TAREA: Convierte en una lista numerada todo lo que va desde el comienzo de los datos hasta la línea que contiene "Toujours activé", ambos extremos incluidos, y omite las líneas en blanco. Incluye solo esas líneas.

DATOS PROPORCIONADOS:

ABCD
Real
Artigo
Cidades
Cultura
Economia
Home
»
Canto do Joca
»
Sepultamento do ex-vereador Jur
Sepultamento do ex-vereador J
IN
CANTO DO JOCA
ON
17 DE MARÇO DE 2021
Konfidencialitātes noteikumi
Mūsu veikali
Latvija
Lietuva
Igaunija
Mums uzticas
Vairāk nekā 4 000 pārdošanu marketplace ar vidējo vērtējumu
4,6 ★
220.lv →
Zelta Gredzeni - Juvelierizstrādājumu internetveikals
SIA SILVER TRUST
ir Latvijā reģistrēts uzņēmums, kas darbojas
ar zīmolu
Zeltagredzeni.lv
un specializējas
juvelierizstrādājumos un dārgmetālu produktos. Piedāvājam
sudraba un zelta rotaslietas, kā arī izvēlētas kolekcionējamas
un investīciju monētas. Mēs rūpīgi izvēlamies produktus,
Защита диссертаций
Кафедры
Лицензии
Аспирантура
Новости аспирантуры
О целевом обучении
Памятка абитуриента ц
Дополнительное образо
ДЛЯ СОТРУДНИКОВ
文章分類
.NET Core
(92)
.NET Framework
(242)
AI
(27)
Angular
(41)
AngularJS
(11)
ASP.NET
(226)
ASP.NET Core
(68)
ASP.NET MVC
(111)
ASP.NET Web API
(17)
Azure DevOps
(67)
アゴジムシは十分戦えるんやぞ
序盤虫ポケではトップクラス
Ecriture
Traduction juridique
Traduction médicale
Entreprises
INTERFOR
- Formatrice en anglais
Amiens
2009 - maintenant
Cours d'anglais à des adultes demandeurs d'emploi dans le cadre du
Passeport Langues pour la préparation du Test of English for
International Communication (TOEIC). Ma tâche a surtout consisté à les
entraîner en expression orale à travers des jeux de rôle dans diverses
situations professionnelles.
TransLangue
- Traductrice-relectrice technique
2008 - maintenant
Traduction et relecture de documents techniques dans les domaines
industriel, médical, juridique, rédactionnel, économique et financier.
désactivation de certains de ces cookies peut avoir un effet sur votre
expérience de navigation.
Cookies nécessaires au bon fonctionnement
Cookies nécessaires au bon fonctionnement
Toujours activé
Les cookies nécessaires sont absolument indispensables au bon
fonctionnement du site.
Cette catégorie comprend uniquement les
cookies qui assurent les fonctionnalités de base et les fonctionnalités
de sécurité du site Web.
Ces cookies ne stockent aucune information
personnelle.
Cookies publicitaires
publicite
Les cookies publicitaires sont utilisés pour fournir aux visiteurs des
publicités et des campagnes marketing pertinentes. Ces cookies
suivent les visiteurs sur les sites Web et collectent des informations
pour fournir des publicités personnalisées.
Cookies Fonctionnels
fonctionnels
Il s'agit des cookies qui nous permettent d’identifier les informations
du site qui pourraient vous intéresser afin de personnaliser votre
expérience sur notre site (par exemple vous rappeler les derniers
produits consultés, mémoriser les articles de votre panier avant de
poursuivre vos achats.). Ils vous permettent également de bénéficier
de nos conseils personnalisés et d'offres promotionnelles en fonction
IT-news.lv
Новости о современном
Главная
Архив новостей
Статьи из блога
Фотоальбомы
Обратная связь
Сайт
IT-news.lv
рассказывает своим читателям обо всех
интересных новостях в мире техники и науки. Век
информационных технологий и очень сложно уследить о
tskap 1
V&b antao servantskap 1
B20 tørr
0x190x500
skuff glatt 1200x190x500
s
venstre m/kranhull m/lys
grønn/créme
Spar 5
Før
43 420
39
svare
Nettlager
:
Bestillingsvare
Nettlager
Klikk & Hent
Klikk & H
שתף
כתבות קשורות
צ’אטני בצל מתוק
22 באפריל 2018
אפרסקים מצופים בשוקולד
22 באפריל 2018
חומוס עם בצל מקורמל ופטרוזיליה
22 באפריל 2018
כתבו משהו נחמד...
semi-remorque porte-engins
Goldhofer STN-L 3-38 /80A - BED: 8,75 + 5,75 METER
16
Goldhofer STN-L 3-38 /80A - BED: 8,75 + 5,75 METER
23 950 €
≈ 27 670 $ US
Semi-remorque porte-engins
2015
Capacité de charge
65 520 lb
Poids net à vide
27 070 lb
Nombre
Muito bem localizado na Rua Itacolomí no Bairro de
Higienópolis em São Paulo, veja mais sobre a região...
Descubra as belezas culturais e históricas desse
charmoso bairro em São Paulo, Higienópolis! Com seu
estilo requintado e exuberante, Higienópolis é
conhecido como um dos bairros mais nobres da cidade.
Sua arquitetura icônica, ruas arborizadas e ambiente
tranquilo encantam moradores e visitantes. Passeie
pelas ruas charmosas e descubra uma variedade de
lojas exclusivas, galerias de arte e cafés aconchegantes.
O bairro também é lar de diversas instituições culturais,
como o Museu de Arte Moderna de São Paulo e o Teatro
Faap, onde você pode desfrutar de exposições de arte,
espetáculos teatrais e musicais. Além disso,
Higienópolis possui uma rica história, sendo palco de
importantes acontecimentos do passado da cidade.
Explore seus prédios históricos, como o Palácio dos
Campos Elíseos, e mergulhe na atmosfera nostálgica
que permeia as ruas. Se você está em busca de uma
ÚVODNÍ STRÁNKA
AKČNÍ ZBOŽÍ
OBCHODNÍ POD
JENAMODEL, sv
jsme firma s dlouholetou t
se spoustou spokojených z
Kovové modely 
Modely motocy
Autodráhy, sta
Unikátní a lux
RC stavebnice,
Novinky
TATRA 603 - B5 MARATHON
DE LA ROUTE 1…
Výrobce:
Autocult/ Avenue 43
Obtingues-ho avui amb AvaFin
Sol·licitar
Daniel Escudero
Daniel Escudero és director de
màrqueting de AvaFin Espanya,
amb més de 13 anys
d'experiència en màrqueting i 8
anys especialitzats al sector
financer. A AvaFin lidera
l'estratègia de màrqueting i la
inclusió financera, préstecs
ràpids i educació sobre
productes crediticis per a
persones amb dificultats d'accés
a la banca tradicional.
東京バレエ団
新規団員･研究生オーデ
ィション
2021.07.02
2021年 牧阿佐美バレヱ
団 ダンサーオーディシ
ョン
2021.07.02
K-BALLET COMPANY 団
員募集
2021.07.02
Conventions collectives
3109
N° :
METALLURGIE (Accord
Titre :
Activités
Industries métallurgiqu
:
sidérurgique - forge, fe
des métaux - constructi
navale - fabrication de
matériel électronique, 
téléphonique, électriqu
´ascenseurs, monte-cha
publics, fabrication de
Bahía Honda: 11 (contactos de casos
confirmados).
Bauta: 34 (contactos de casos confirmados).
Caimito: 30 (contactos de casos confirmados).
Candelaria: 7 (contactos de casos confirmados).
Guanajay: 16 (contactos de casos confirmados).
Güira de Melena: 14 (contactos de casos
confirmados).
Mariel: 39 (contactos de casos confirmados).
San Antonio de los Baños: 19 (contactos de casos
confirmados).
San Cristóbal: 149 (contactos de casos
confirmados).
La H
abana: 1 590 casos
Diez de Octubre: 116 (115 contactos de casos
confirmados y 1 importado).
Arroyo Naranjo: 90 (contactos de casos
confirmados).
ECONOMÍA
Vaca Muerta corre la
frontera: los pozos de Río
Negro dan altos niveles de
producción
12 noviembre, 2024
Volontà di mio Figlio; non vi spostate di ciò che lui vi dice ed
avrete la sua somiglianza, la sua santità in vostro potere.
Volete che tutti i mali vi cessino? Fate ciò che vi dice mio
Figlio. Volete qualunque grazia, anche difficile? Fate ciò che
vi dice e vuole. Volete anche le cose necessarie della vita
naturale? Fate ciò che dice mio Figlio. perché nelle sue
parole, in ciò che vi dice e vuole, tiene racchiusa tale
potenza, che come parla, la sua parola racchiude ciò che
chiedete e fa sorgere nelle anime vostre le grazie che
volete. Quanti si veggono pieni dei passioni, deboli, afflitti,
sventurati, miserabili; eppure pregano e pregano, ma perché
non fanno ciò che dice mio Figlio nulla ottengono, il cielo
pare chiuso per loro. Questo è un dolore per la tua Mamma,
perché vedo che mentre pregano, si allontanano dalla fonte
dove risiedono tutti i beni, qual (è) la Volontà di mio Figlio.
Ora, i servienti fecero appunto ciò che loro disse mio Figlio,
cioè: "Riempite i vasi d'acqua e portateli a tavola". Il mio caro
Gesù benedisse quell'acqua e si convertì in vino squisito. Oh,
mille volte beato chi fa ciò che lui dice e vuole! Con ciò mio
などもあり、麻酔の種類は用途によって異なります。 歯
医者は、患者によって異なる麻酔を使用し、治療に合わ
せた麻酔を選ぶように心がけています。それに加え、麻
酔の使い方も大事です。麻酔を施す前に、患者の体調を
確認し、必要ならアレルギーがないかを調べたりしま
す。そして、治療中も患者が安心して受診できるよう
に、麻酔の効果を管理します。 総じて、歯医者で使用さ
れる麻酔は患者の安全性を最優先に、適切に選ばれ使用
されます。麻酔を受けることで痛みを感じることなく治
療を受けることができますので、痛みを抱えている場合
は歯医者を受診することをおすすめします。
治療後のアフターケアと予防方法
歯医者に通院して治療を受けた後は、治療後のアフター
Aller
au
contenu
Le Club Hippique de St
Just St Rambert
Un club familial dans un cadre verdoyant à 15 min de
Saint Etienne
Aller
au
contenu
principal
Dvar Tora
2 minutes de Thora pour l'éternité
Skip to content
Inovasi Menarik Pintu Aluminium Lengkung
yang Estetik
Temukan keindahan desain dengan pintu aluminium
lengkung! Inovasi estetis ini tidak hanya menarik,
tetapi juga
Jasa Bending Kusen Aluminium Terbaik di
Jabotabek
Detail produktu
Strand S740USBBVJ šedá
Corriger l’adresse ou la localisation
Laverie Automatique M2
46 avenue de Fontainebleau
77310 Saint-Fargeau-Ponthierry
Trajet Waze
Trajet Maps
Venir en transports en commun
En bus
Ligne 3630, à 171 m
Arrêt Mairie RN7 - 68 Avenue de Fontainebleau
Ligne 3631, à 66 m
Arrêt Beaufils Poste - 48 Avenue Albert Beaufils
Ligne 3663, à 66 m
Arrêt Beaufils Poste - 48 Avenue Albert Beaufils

TU RESPUESTA:
1. ABCD
2. Real
3. Artigo
4. Cidades
5. Cultura
6. Economia
7. Home
8. »
9. Canto do Joca
10. »
11. Sepultamento do ex-vereador Jur
12. Sepultamento do ex-vereador J
13. IN
14. CANTO DO JOCA
15. ON
16. 17 DE MARÇO DE 2021
17. Konfidencialitātes noteikumi
18. Mūsu veikali
19. Latvija
20. Lietuva
21. Igaunija
22. Mums uzticas
23. Vairāk nekā 4 000 pārdošanu marketplace ar vidējo vērtējumu
24. 4,6 ★
25. 220.lv →
26. Zelta Gredzeni - Juvelierizstrādājumu internetveikals
27. SIA SILVER TRUST
28. ir Latvijā reģistrēts uzņēmums, kas darbojas
29. ar zīmolu
30. Zeltagredzeni.lv
31. un specializējas
32. juvelierizstrādājumos un dārgmetālu produktos. Piedāvājam
33. sudraba un zelta rotaslietas, kā arī izvēlētas kolekcionējamas
34. un investīciju monētas. Mēs rūpīgi izvēlamies produktus,
35. Защита диссертаций
36. Кафедры
37. Лицензии
38. Аспирантура
39. Новости аспирантуры
40. О целевом обучении
41. Памятка абитуриента ц
42. Дополнительное образо
43. ДЛЯ СОТРУДНИКОВ
44. 文章分類
45. .NET Core
46. (92)
47. .NET Framework
48. (242)
49. AI
50. (27)
51. Angular
52. (41)
53. AngularJS
54. (11)
55. ASP.NET
56. (226)
57. ASP.NET Core
58. (68)
59. ASP.NET MVC
60. (111)
61. ASP.NET Web API
62. (17)
63. Azure DevOps
64. (67)
65. アゴジムシは十分戦えるんやぞ
66. 序盤虫ポケではトップクラス
67. Ecriture
68. Traduction juridique
69. Traduction médicale
70. Entreprises
71. INTERFOR
72. - Formatrice en anglais
73. Amiens
74. 2009 - maintenant
75. Cours d'anglais à des adultes demandeurs d'emploi dans le cadre du
76. Passeport Langues pour la préparation du Test of English for
77. International Communication (TOEIC). Ma tâche a surtout consisté à les
78. entraîner en expression orale à travers des jeux de rôle dans diverses
79. situations professionnelles.
80. TransLangue
81. - Traductrice-relectrice technique
82. 2008 - maintenant
83. Traduction et relecture de documents techniques dans les domaines
84. industriel, médical, juridique, rédactionnel, économique et financier.
85. désactivation de certains de ces cookies peut avoir un effet sur votre
86. expérience de navigation.
87. Cookies nécessaires au bon fonctionnement
88. Cookies nécessaires au bon fonctionnement
89. Toujours activé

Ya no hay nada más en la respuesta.